Reivindicando aumentos salariais e medidas para reduzir o custo de vida que, entre 1943 a 1951, havia subido cerca de 100% em São Paulo a Greve dos 300 mil paralisou a maior parte dos trabalhadores paulistas durante 29 dias, afetando fortemente o ritmo da capital. 

O movimento resultou na vitória dos grevistas e, além de viabilizar o surgimento de lideranças sindicais como os metalúrgicos Fortunato Martinelli, Remo Forli, Conrado Del Papa, Henos Amorina e Eugenio Chemp.

Em segundo lugar:

Nas eleições sindicais de 1963, empossada em outubro daquele ano, foi eleita a Chapa da situação, tendo o comunista Affonso Delellis como presidente e José Araújo Placido como secretário geral. Entretanto, em decorrência da chamada “Rebelião dos Sargentos” Delellis e Plácido, foram presos em dezembro.

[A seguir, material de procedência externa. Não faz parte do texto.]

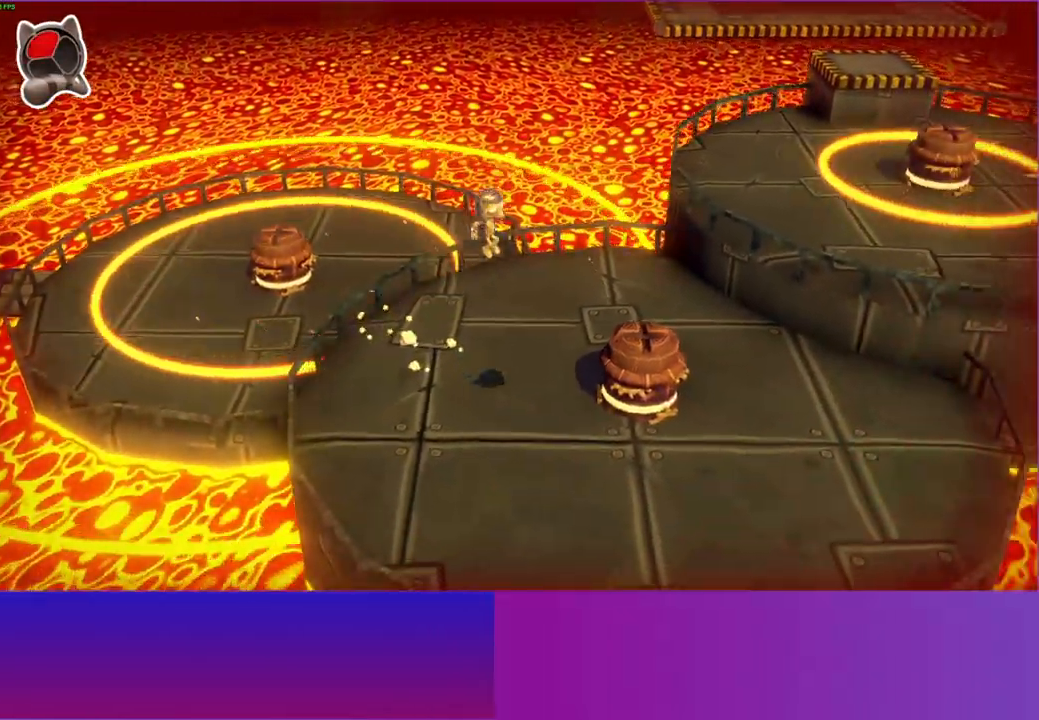
{"buttons": [], "left_stick": "down-right", "right_stick": "center", "events": [[100, "left_stick", "right"], [217, "A", "up"], [333, "left_stick", "down-right"]]}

Naquele ano João Goulart era o presidente da República, e o Sindicato o apoiava, participava do Comando Geral dos Trabalhadores (CGT) e apoiava as reformas de base defendida por Jango. Então, acho importante deixar claro que a Rebelião dos Sargentos, e a participação do Delellis e do Plácido na Rebelião, teve uma conotação política, já que os insurgentes também apoiavam Jango e por isso foram considerados inelegíveis para o Poder Legislativo pelo STF.

Ao serem libertados em janeiro de 1964, eles não reassumiram a direção do Sindicato e passaram para a ação clandestina. Em depoimento dado ao Centro de Memória Sindical, na década de 1980, Delellis afirmou que o golpe militar começou, no Sindicato, com a prisão dele e de Plácido, em dezembro de 1963.

Isso demonstra que mesmo antes do golpe de 31 de março de 1964 já havia uma forte perseguição e repressão ao movimento social.

E em terceiro lugar:

Em seis de abril de 1964, cinco dias depois do golpe militar, tomou posse o 1º interventor do Sindicato, Carlos Ferreira dos Santos. Sua gestão durou pouco, pois, depois de muita pressão, em janeiro de 1965, foram regulamentadas eleições sindicais, com diversas ressalvas por parte do governo.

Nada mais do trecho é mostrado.